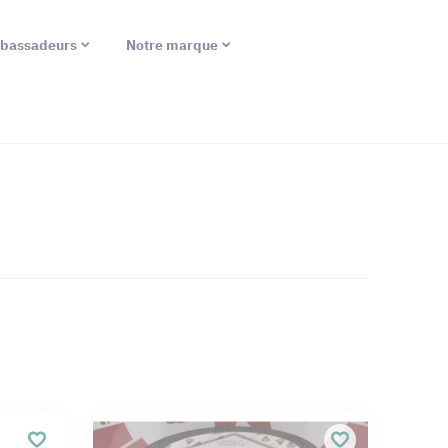
bassadeurs
Notre marque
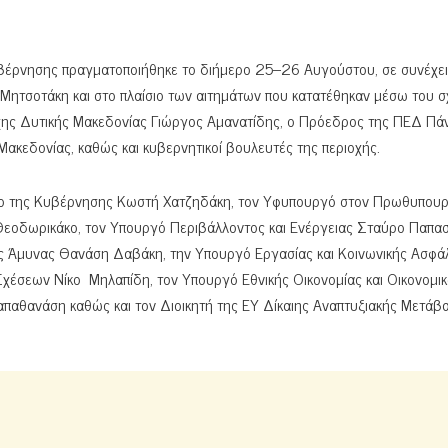
βέρνησης πραγματοποιήθηκε το διήμερο 25–26 Αυγούστου, σε συνέχει
τσοτάκη και στο πλαίσιο των αιτημάτων που κατατέθηκαν μέσω του σ
ρχης Δυτικής Μακεδονίας Γιώργος Αμανατίδης, ο Πρόεδρος της ΠΕΔ Πά
ακεδονίας, καθώς και κυβερνητικοί βουλευτές της περιοχής.
δρο της Κυβέρνησης Κωστή Χατζηδάκη, τον Υφυπουργό στον Πρωθυπου
εοδωρικάκο, τον Υπουργό Περιβάλλοντος και Ενέργειας Σταύρο Παπα
ής Άμυνας Θανάση Δαβάκη, την Υπουργό Εργασίας και Κοινωνικής Ασφά
Σχέσεων Nίκο Μηλαπίδη, τον Υπουργό Εθνικής Οικονομίας και Οικονομι
παθανάση καθώς και τον Διοικητή της ΕΥ Δίκαιης Αναπτυξιακής Μετάβ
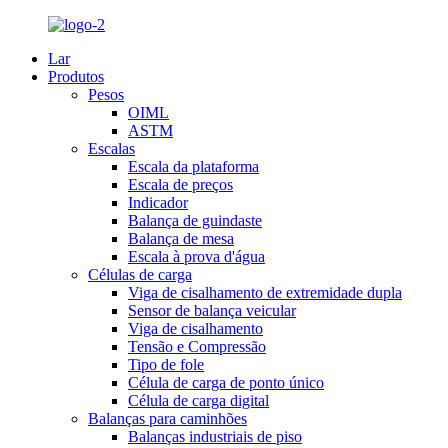
Lar
Produtos
Pesos
OIML
ASTM
Escalas
Escala da plataforma
Escala de preços
Indicador
Balança de guindaste
Balança de mesa
Escala à prova d'água
Células de carga
Viga de cisalhamento de extremidade dupla
Sensor de balança veicular
Viga de cisalhamento
Tensão e Compressão
Tipo de fole
Célula de carga de ponto único
Célula de carga digital
Balanças para caminhões
Balanças industriais de piso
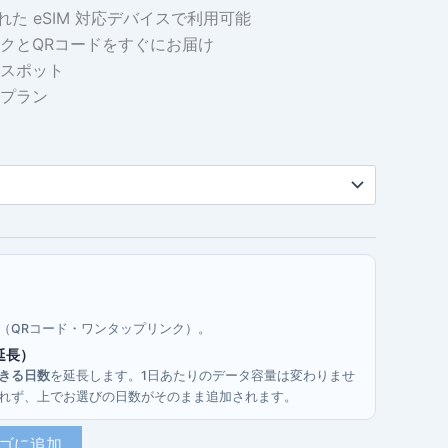
れた eSIM 対応デバイスで利用可能
帯:
クとQRコードをすぐにお届け
$1.64
スポット
プラン
–
$12.87
す（QRコード・ワンタップリンク）。
延長）
きる日数
を延長します。1日あたりのデータ容量は変わりませ
行されず、上でお選びの日数がそのまま追加されます。
ゴに追加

- - -

▶ **PROBLEM DETAILS**
Without including any pictures, repeat the records above exactly.

▶ **SOLUTION FOR THIS PROBLEM**
bassadeurs
Notre marque
βέρνησης πραγματοποιήθηκε το διήμερο 25–26 Αυγούστου, σε συνέχει
τσοτάκη και στο πλαίσιο των αιτημάτων που κατατέθηκαν μέσω του σ
ρχης Δυτικής Μακεδονίας Γιώργος Αμανατίδης, ο Πρόεδρος της ΠΕΔ Πά
ακεδονίας, καθώς και κυβερνητικοί βουλευτές της περιοχής.
δρο της Κυβέρνησης Κωστή Χατζηδάκη, τον Υφυπουργό στον Πρωθυπου
εοδωρικάκο, τον Υπουργό Περιβάλλοντος και Ενέργειας Σταύρο Παπα
ής Άμυνας Θανάση Δαβάκη, την Υπουργό Εργασίας και Κοινωνικής Ασφά
Σχέσεων Nίκο Μηλαπίδη, τον Υπουργό Εθνικής Οικονομίας και Οικονομι
παθανάση καθώς και τον Διοικητή της ΕΥ Δίκαιης Αναπτυξιακής Μετάβ
Lar
Produtos
Pesos
OIML
ASTM
Escalas
Escala da plataforma
Escala de preços
Indicador
Balança de guindaste
Balança de mesa
Escala à prova d'água
Células de carga
Viga de cisalhamento de extremidade dupla
Sensor de balança veicular
Viga de cisalhamento
Tensão e Compressão
Tipo de fole
Célula de carga de ponto único
Célula de carga digital
Balanças para caminhões
Balanças industriais de piso
れた eSIM 対応デバイスで利用可能
帯:
クとQRコードをすぐにお届け
$1.64
スポット
プラン
–
$12.87
す（QRコード・ワンタップリンク）。
延長）
きる日数
を延長します。1日あたりのデータ容量は変わりませ
行されず、上でお選びの日数がそのまま追加されます。
ゴに追加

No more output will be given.